Ceci-dit, quand je parle de collages, il ne faut pas non plus s'imaginer les découpages speed et abrupts de Sec_ ou eRikm, ni les assemblages psychoacoustiques de Dave Phillips, les montages de Graham Lambkin se font de manière beaucoup plus délicate et souple. Il ne s'agit pas de puissance, de rapidité ni même de puissance ou d'intensité. Il s'agit surtout de créer des univers loufoques, de créer des mondes décalés où des éléments qui n'ont rien à faire ensemble se cotoient en toute simplicité. La confrontation de mondes mélodiques et instrumentaux avec des récitations monotones de textes/poèmes, ou avec des enregistrements très concrets de cloches, d'enfants, aussi bien qu'avec des manipulations électroniques abstraites et austères, construit des univers franchement décalés et incongrus. Tout se fait en douceur, calmement, sans verser dans le minimalisme non plus, mais le résultat est détonnant.

Le résultat de tout ça, c'est un des meilleurs disques de musique électroacoustique que j'ai pu entendre ces dernières années. Une musique aussi personnelle et unique que peut l'être celle de Dave Phillips ou celle de Marc Baron, aussi étonnante et fraiche que Songs about nothing de Jason Lescalleet. Graham Lambkin a su construire sur ces deux disques (ou un selon l'édition) une musique électroacoustique décalée qui a quelque chose de la SF kitsch et expérimentale, de la pop ou de la musique concrète déconstruite. Tout est découpé comme un vulgaire journal pour fabriquer une suite de scènes franchement étranges et intrigantes, des scènes qui éveillent et surprennent, des scènes musicales personnelles et hallucinées, des trips électroacoustiques déroutants et frais.
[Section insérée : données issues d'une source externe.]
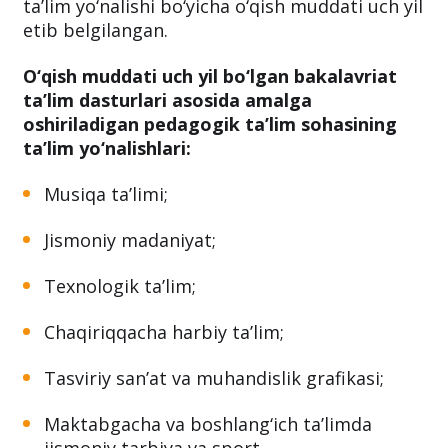
ta’lim yo‘nalishi bo‘yicha o‘qish muddati uch yil
etib belgilangan.
O‘qish muddati uch yil bo‘lgan bakalavriat
ta’lim dasturlari asosida amalga
oshiriladigan pedagogik ta’lim sohasining
ta’lim yo‘nalishlari:
Musiqa ta’limi;
Jismoniy madaniyat;
Texnologik ta’lim;
Chaqiriqqacha harbiy ta’lim;
Tasviriy san’at va muhandislik grafikasi;
Maktabgacha va boshlang‘ich ta’limda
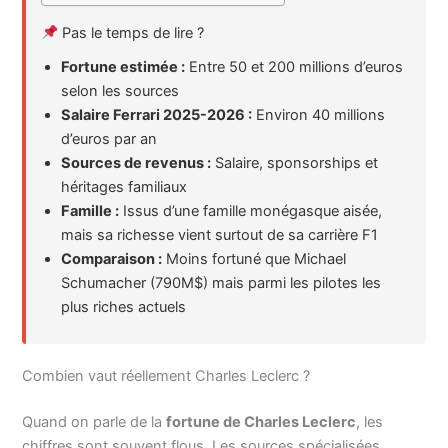
Pas le temps de lire ?
Fortune estimée :
Entre 50 et 200 millions d’euros
selon les sources
Salaire Ferrari 2025-2026 :
Environ 40 millions
d’euros par an
Sources de revenus :
Salaire, sponsorships et
héritages familiaux
Famille :
Issus d’une famille monégasque aisée,
mais sa richesse vient surtout de sa carrière F1
Comparaison :
Moins fortuné que Michael
Schumacher (790M$) mais parmi les pilotes les
plus riches actuels
Combien vaut réellement Charles Leclerc ?
Quand on parle de la
fortune de Charles Leclerc
, les
chiffres sont souvent flous. Les sources spécialisées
(Concernant l'édition, Community est la première collaboration entre erstwhile et un autre label. Si erstwhile ne publie que des CD, Graham Lambkin ne publie que des LP sur son label Kye, et Community a donc été publié par chaque label soit en vinyle, soit en CD. A noter cependant que l'édition erstwhile propose un disque "bonus" avec une longue pièce de 40 minutes supplémentaire.)